» Study text

===

It is a challenging problem to understand this phase transition (which
is similar to the M-theory phase transition in which a fivebrane (tensor)
is ``swallowed'' by a 9-brane and turns into a large $E_8$ instanton)
and its effects on the 3-brane worldvolume field theory.

Finally, we now present a brief analysis
of the model of Sen \sentwo\ along the lines of section three.\foot{This 
is an extended version of a note added to our original 
preprint version. It was sparked by remarks of A.Sen, who also 
suggested that for his model there might be just the right field 
content on the probe to satisfy all the conditions we have required for
the superpotentials. This is what we are going to show here.}
But before doing that, we want to point out some of the differences
of the two models; for details we refer to \refs{\bz,\dabpark,\gm}. 
Both models can be described as type IIB on K3 orientifolds. They differ,
however, in the action of the orientifold projections on the twisted sector
and open string states.
The model considered by Sen \sentwo\ 
is T-dual to the Gimon-Polchinski model, and
thus does not contain any extra tensor multiplets, while the model we have
considered has extra tensor multiplets and is clearly different 
(it has been constructed explicitly in \refs{\bz,\dabpark,\gm}).

===

» Given records
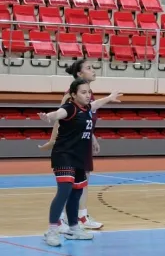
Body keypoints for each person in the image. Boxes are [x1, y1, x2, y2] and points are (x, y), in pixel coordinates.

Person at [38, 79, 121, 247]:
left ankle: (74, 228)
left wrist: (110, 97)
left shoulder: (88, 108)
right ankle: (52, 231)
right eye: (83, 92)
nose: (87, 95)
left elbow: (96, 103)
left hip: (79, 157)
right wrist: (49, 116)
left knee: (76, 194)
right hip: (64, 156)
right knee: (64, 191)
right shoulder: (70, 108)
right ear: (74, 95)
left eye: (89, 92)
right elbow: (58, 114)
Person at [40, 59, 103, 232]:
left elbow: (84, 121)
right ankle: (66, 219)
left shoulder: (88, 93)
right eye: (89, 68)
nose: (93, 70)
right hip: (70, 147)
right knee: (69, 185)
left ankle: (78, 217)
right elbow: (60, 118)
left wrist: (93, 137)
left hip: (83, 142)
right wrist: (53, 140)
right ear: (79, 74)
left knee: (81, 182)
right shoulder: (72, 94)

===

» Problem 1
In the passage on orientifold models, what model is Sen's model T-dual to?
» Problem 2
Rewrite the paragraph of the passage on orientifold models that begins "It is a challenging problem" more briefly, keeping its main facts.
» Problem 3
Reproduce the passage on orientifold models word for word, starting with "It is a challenging" and going on through "worldvolume field theory.".

» Worked solution 1
The Gimon-Polchinski model.

» Worked solution 2
Understanding this phase transition and how it affects the 3-brane worldvolume field theory is a challenging problem. The transition resembles the M-theory one in which a 9-brane swallows a fivebrane (tensor) that then becomes a large $E_8$ instanton.

» Worked solution 3
It is a challenging problem to understand this phase transition (which
is similar to the M-theory phase transition in which a fivebrane (tensor)
is ``swallowed'' by a 9-brane and turns into a large $E_8$ instanton)
and its effects on the 3-brane worldvolume field theory.